### PAGE EXCERPT
Fractured by Dani Atkins
What would you do if life gave you a second chance? The night of the accident changed everything…Now, five years on, Rachel’s life is crumbling. She lives alone in a tiny flat, working in a dead-end job, desperate with guilt over her best friend’s death. She would give anything to turn back the clock. But life doesn’t work like that…Does it? The night of the accident was a lucky escape…Now, five years on, Rachel’s life is perfect. She has a wonderful fiance, loving family and friends around her, and the career she always wanted. But why can’t Rachel shake the memory of a very different life? Gripping, romantic and heartbreaking, Fractured is a magical love story that asks: can two different stories lead to the same happy ending?
The Villa by Rosanna Ley
When Tess Angel receives a solicitor’s letter inviting her to claim her inheritance – the Villa Sirena, perched on a clifftop in Sicily – she is stunned. Her only link to the island is through her mother, Flavia, who left Sicily during World War II and cut all contact with her family. Initially resistant to Tess going back to her roots, Flavia realises the secrets from her past are about to be revealed and decides to try to explain her actions. Meanwhile, Tess’ teenage daughter Ginny is stressed by college, by her blooming sexuality and filled with questions that she longs to ask her father, if only she knew where he was.
Necessary Lies by Diane Chamberlain
North Carolina, 1960. Newlywed Jane Forrester, fresh out of university, is seeking what most other women have shunned: a career. But life as a social worker is far from what she expected. Out amongst the rural Tobacco fields of Grace County, Jane encounters a world of extreme poverty that is far removed from the middle-class life she has grown up with. But worse is still to come. Working with the Hart family and their fifteen-year-old daughter Ivy, it’s not long before Jane uncovers a shocking secret, and is thrust into a moral dilemma that puts her career on the line, threatens to dissolve her marriage, and ultimately, determines the fate of Ivy and her family forever. Soon Jane is forced to take drastic action, and before long, there is no turning back.

### WORK ORDER 1
Answer these questions using the book descriptions:
(a) Where is the Villa Sirena located?
(b) What profession does Jane Forrester take up?
(c) How old is Ivy Hart?
### WORK ORDER 2
In the book descriptions, replace "accident" with "crash" throughout the passage between "Fractured by Dani" and "same happy ending?", inclusive, and give the resulting passage.
The rows that come next are not needed.

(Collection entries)
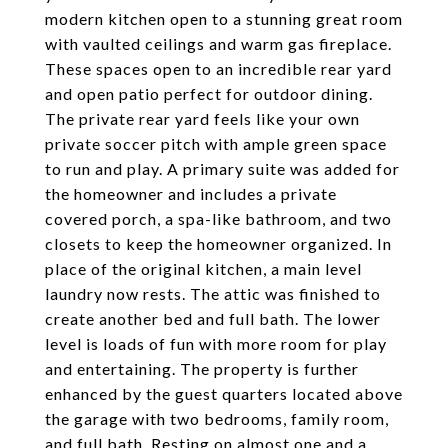
modern kitchen open to a stunning great room
with vaulted ceilings and warm gas fireplace.
These spaces open to an incredible rear yard
and open patio perfect for outdoor dining.
The private rear yard feels like your own
private soccer pitch with ample green space
to run and play. A primary suite was added for
the homeowner and includes a private
covered porch, a spa-like bathroom, and two
closets to keep the homeowner organized. In
place of the original kitchen, a main level
laundry now rests. The attic was finished to
create another bed and full bath. The lower
level is loads of fun with more room for play
and entertaining. The property is further
enhanced by the guest quarters located above
the garage with two bedrooms, family room,
and full bath. Resting on almost one and a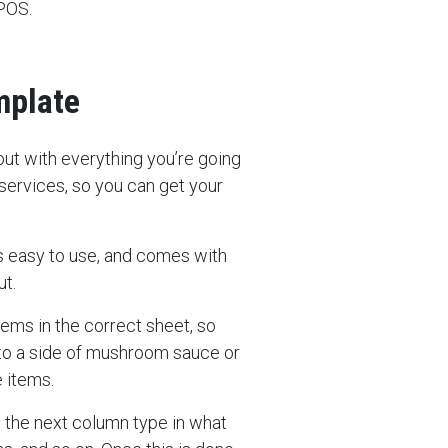
 POS.
mplate
 out with everything you’re going
 services, so you can get your
t’s easy to use, and comes with
ut.
items in the correct sheet, so
, to a side of mushroom sauce or
e items.
n the next column type in what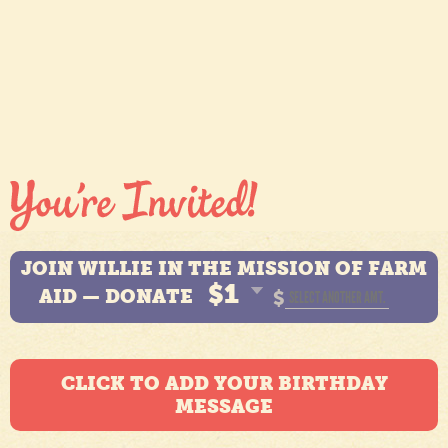
JOIN WILLIE IN THE MISSION OF FARM
$1
AID — DONATE
$
CLICK TO ADD YOUR BIRTHDAY
MESSAGE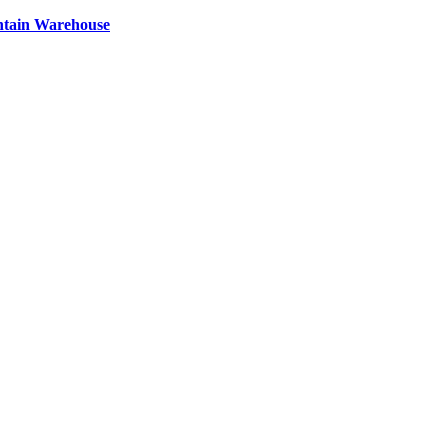
ntain Warehouse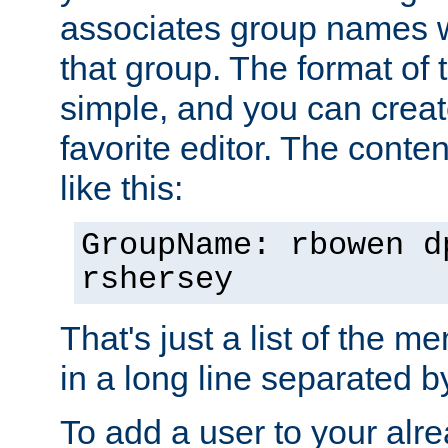
associates group names wit
that group. The format of th
simple, and you can create
favorite editor. The content
like this:
GroupName: rbowen d
rshersey
That's just a list of the 
in a long line separated 
To add a user to your alre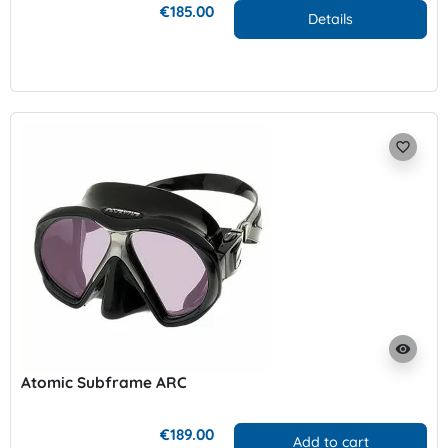
€185.00
Details
favorite_border
visibility
Atomic Subframe ARC
€189.00
Add to cart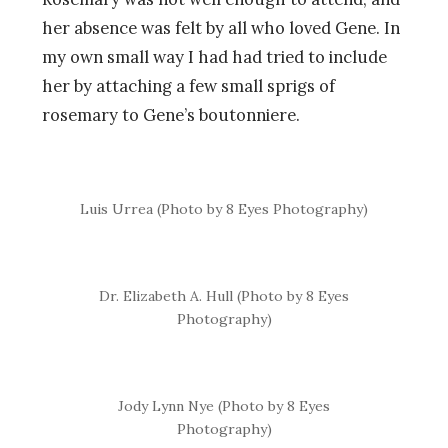
her absence was felt by all who loved Gene. In
my own small way I had had tried to include
her by attaching a few small sprigs of
rosemary to Gene’s boutonniere.
Luis Urrea (Photo by 8 Eyes Photography)
Dr. Elizabeth A. Hull (Photo by 8 Eyes
Photography)
Jody Lynn Nye (Photo by 8 Eyes
Photography)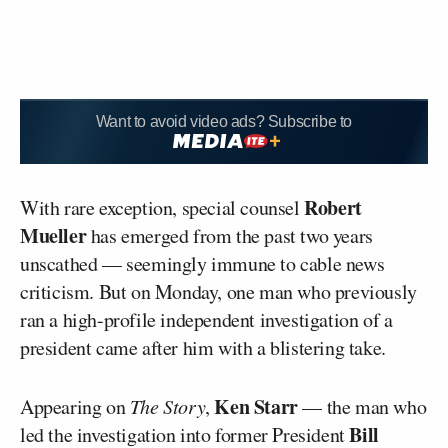
Want to avoid video ads? Subscribe to
Robert
With rare exception, special counsel
Mueller
has emerged from the past two years
unscathed — seemingly immune to cable news
criticism. But on Monday, one man who previously
ran a high-profile independent investigation of a
president came after him with a blistering take.
Ken Starr
Appearing on
The Story
,
— the man who
Bill
led the investigation into former President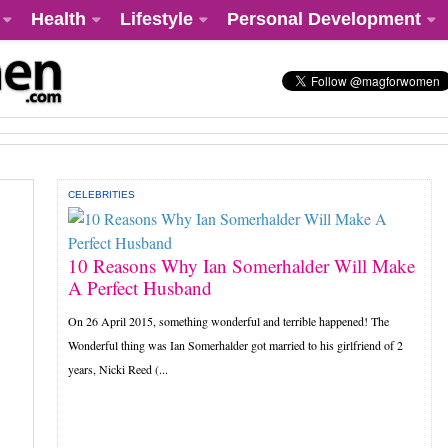
Health
Lifestyle
Personal Development
CELEBRITIES
10 Reasons Why Ian Somerhalder Will Make
A Perfect Husband
On 26 April 2015, something wonderful and terrible happened! The
Wonderful thing was Ian Somerhalder got married to his girlfriend of 2
years, Nicki Reed (...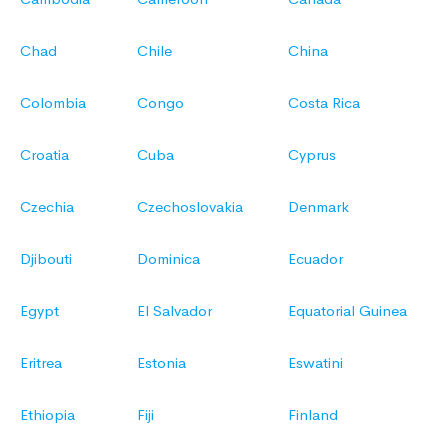
Chad
Chile
China
Colombia
Congo
Costa Rica
Croatia
Cuba
Cyprus
Czechia
Czechoslovakia
Denmark
Djibouti
Dominica
Ecuador
Egypt
El Salvador
Equatorial Guinea
Eritrea
Estonia
Eswatini
Ethiopia
Fiji
Finland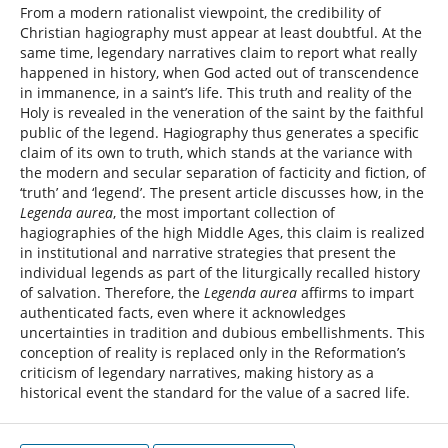
From a modern rationalist viewpoint, the credibility of
Christian hagiography must appear at least doubtful. At the
same time, legendary narratives claim to report what really
happened in history, when God acted out of transcendence
in immanence, in a saint’s life. This truth and reality of the
Holy is revealed in the veneration of the saint by the faithful
public of the legend. Hagiography thus generates a specific
claim of its own to truth, which stands at the variance with
the modern and secular separation of facticity and fiction, of
‘truth’ and ‘legend’. The present article discusses how, in the
Legenda aurea
, the most important collection of
hagiographies of the high Middle Ages, this claim is realized
in institutional and narrative strategies that present the
individual legends as part of the liturgically recalled history
of salvation. Therefore, the
Legenda aurea
affirms to impart
authenticated facts, even where it acknowledges
uncertainties in tradition and dubious embellishments. This
conception of reality is replaced only in the Reformation’s
criticism of legendary narratives, making history as a
historical event the standard for the value of a sacred life.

### EXERCISE SOLUTION 1
(a) On a clifftop in Sicily.
(b) Social worker.
(c) Fifteen.

### EXERCISE SOLUTION 2
Fractured by Dani Atkins
What would you do if life gave you a second chance? The night of the crash changed everything…Now, five years on, Rachel’s life is crumbling. She lives alone in a tiny flat, working in a dead-end job, desperate with guilt over her best friend’s death. She would give anything to turn back the clock. But life doesn’t work like that…Does it? The night of the crash was a lucky escape…Now, five years on, Rachel’s life is perfect. She has a wonderful fiance, loving family and friends around her, and the career she always wanted. But why can’t Rachel shake the memory of a very different life? Gripping, romantic and heartbreaking, Fractured is a magical love story that asks: can two different stories lead to the same happy ending?